Assignment 1 -
Transcribe the part of the excerpt on COVID-19 in assisted living facilities from "In the 10 states" to "(36% vs. 60%).".
Assignment 2 -
List every percentage figure that appears in the excerpt on COVID-19 in assisted living facilities.

As of early August 2020, a total of 99 deaths were reported among assisted living staff in the 7 states reporting staff deaths, including 2 states that started reporting since June. Among the 5 states that reported in both June and August, the number of deaths has increased by 219% from 31 to 99 deaths in early August.
In the 10 states reporting cumulative COVID-19 CASE numbers for assisted living facilities in both June and August, the percentage increase in the aggregate number of COVID-19 cases in the population overall was significantly greater than the percentage increase in aggregate resident and staff cases in ALFs (223% versus 61%). But the opposite is true in the states reporting cumulative deaths in assisted living facilities. In the nine states reporting cumulative DEATH data for assisted living facilities separately from nursing homes, the aggregate percentage increase in COVID-19 deaths occurring in the overall population in these states was roughly half of the increase in resident and staff deaths occurring in ALFs between June and August (36% vs. 60%).

Records provided -

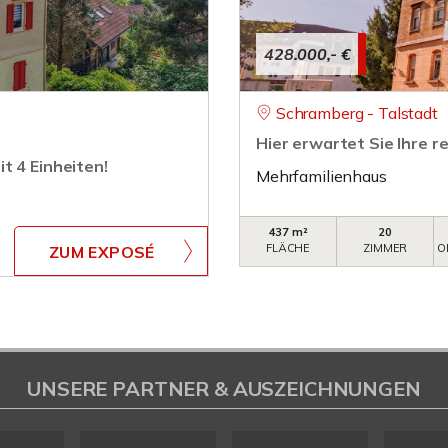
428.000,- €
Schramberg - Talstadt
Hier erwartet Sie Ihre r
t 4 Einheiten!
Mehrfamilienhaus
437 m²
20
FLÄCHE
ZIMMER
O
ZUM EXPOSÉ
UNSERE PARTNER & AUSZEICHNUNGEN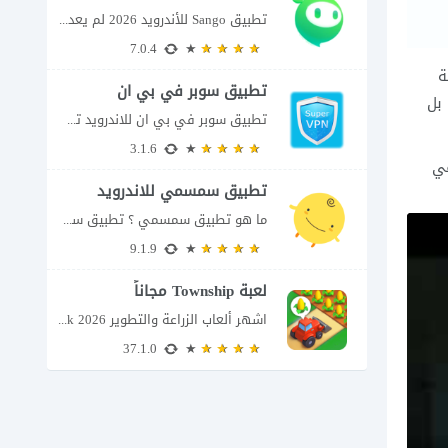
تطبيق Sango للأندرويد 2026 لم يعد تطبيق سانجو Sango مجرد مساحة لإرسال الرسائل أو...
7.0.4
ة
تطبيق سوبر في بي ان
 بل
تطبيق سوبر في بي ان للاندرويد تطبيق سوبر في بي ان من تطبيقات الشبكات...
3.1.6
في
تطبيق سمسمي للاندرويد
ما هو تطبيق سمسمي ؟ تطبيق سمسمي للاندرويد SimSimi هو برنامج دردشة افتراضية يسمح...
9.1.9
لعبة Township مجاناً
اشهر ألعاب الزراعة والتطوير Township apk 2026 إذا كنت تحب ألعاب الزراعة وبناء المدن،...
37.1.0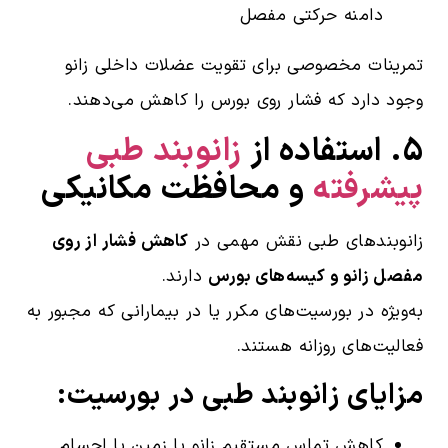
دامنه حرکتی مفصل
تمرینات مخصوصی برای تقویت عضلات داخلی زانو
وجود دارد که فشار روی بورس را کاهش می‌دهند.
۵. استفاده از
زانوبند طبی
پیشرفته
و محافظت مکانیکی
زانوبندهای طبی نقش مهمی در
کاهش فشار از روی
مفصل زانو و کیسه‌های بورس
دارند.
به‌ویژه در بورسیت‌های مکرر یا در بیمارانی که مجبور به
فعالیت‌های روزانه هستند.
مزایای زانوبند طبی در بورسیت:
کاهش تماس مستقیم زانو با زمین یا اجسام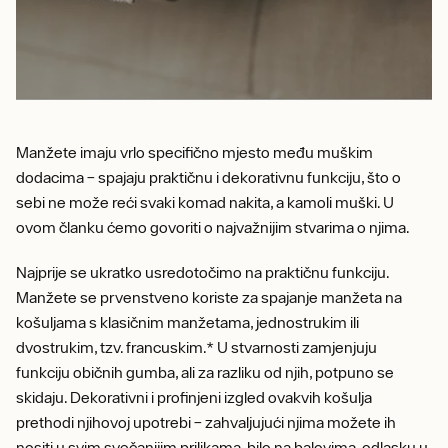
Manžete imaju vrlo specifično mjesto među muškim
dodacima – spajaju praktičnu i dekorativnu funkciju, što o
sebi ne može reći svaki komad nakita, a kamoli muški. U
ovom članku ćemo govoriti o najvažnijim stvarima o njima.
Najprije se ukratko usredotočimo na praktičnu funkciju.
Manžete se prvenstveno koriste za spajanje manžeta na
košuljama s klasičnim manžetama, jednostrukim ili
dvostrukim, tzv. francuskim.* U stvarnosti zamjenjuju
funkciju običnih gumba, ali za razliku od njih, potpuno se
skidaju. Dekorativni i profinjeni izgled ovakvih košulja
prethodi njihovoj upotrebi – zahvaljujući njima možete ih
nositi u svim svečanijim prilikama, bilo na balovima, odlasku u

* * *

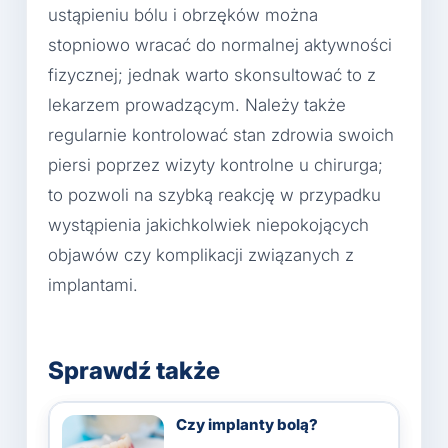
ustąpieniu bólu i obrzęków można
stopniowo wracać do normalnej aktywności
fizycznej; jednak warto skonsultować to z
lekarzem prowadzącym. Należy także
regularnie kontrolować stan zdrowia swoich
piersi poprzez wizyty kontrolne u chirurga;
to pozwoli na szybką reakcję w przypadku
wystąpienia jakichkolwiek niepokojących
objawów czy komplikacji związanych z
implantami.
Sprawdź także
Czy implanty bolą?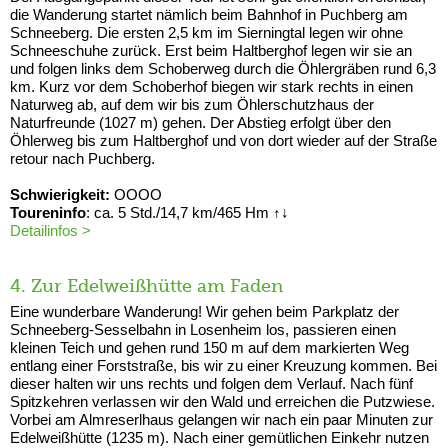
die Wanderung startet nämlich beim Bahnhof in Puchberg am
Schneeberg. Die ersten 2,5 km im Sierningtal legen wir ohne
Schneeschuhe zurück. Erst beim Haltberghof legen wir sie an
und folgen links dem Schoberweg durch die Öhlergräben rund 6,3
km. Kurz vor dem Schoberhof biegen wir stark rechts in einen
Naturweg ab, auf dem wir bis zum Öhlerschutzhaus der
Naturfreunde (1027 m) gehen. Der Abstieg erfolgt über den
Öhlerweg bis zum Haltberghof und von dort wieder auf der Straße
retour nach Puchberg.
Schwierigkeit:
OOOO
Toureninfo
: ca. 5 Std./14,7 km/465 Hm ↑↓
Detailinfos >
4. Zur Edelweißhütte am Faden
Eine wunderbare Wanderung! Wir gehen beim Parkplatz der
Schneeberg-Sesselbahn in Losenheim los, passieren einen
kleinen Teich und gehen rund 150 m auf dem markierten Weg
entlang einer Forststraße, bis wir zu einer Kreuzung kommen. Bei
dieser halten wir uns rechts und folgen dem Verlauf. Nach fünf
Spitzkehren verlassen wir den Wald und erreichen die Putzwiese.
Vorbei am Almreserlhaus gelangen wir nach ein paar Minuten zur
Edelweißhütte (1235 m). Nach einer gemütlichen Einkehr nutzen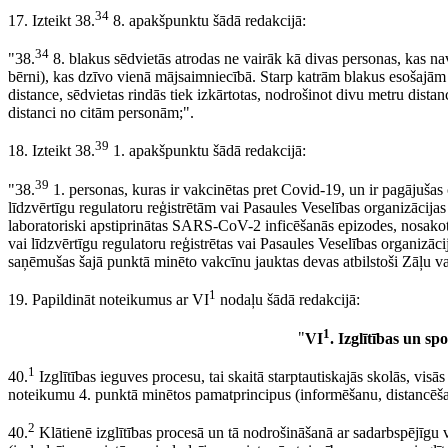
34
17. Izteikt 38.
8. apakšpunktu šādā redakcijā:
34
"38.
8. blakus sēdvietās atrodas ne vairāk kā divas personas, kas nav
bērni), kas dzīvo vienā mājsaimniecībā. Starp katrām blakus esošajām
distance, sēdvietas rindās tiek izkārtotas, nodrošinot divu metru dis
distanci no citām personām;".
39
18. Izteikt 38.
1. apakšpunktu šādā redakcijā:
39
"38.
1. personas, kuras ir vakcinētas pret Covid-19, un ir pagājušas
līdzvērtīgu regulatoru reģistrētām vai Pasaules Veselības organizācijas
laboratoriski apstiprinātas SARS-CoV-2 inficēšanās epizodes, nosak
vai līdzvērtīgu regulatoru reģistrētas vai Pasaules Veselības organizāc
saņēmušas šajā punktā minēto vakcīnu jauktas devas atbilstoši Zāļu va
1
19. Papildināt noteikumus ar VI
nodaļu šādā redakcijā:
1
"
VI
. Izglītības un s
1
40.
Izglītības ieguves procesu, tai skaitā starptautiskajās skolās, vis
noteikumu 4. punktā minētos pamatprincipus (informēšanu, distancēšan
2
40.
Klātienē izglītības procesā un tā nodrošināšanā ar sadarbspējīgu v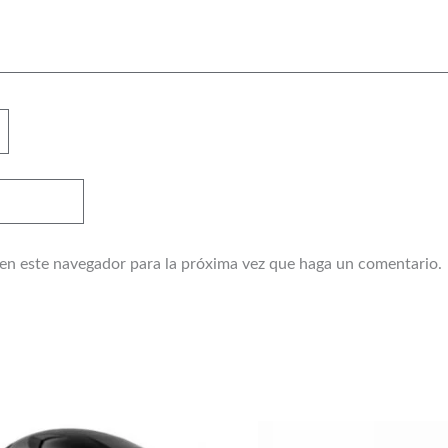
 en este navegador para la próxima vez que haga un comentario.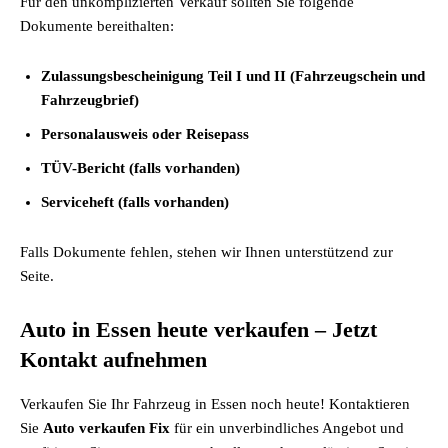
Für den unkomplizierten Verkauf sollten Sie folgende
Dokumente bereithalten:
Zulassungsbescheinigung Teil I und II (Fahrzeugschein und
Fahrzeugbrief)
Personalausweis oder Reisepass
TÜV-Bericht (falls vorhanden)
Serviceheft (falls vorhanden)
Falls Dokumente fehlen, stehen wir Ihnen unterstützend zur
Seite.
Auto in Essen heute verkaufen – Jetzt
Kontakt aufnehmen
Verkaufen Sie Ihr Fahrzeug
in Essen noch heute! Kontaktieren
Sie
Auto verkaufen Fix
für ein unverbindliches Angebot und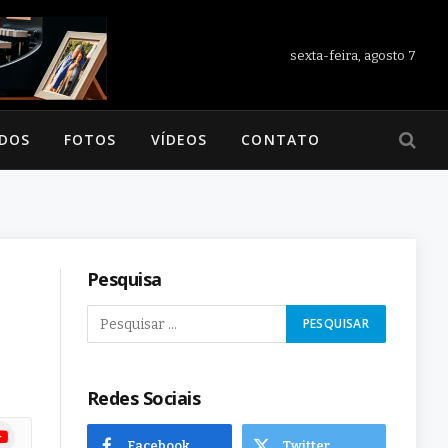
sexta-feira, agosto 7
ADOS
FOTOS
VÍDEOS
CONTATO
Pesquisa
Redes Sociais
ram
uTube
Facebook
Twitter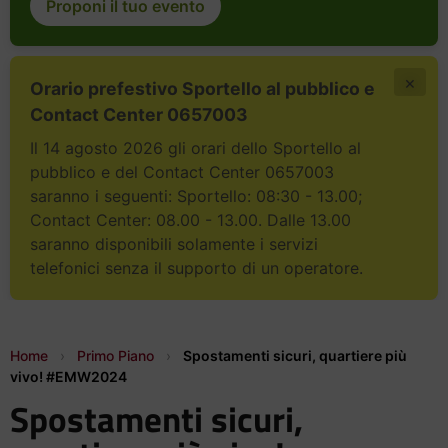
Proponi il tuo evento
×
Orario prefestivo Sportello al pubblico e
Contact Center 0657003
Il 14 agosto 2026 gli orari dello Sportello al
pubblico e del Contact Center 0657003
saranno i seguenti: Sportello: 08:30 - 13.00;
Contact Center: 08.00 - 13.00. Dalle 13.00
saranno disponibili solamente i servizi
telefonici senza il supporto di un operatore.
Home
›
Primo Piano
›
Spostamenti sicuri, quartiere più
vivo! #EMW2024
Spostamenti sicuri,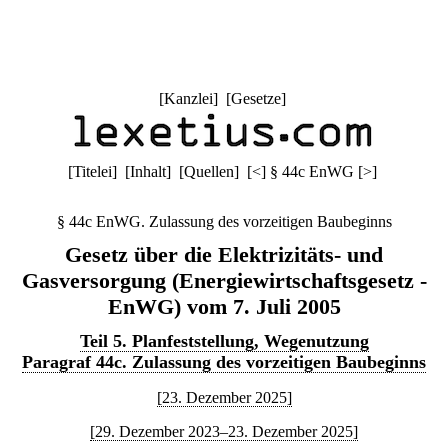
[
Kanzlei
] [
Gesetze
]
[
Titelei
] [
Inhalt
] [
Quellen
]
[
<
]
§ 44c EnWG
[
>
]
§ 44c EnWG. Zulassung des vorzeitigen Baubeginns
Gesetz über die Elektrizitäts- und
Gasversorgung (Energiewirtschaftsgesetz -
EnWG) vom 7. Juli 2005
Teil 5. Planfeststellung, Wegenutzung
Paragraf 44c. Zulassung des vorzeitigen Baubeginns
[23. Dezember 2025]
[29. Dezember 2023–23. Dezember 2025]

Worked solution 1 -
In the 10 states reporting cumulative COVID-19 CASE numbers for assisted living facilities in both June and August, the percentage increase in the aggregate number of COVID-19 cases in the population overall was significantly greater than the percentage increase in aggregate resident and staff cases in ALFs (223% versus 61%). But the opposite is true in the states reporting cumulative deaths in assisted living facilities. In the nine states reporting cumulative DEATH data for assisted living facilities separately from nursing homes, the aggregate percentage increase in COVID-19 deaths occurring in the overall population in these states was roughly half of the increase in resident and staff deaths occurring in ALFs between June and August (36% vs. 60%).

Worked solution 2 -
219%, 223%, 61%, 36%, 60%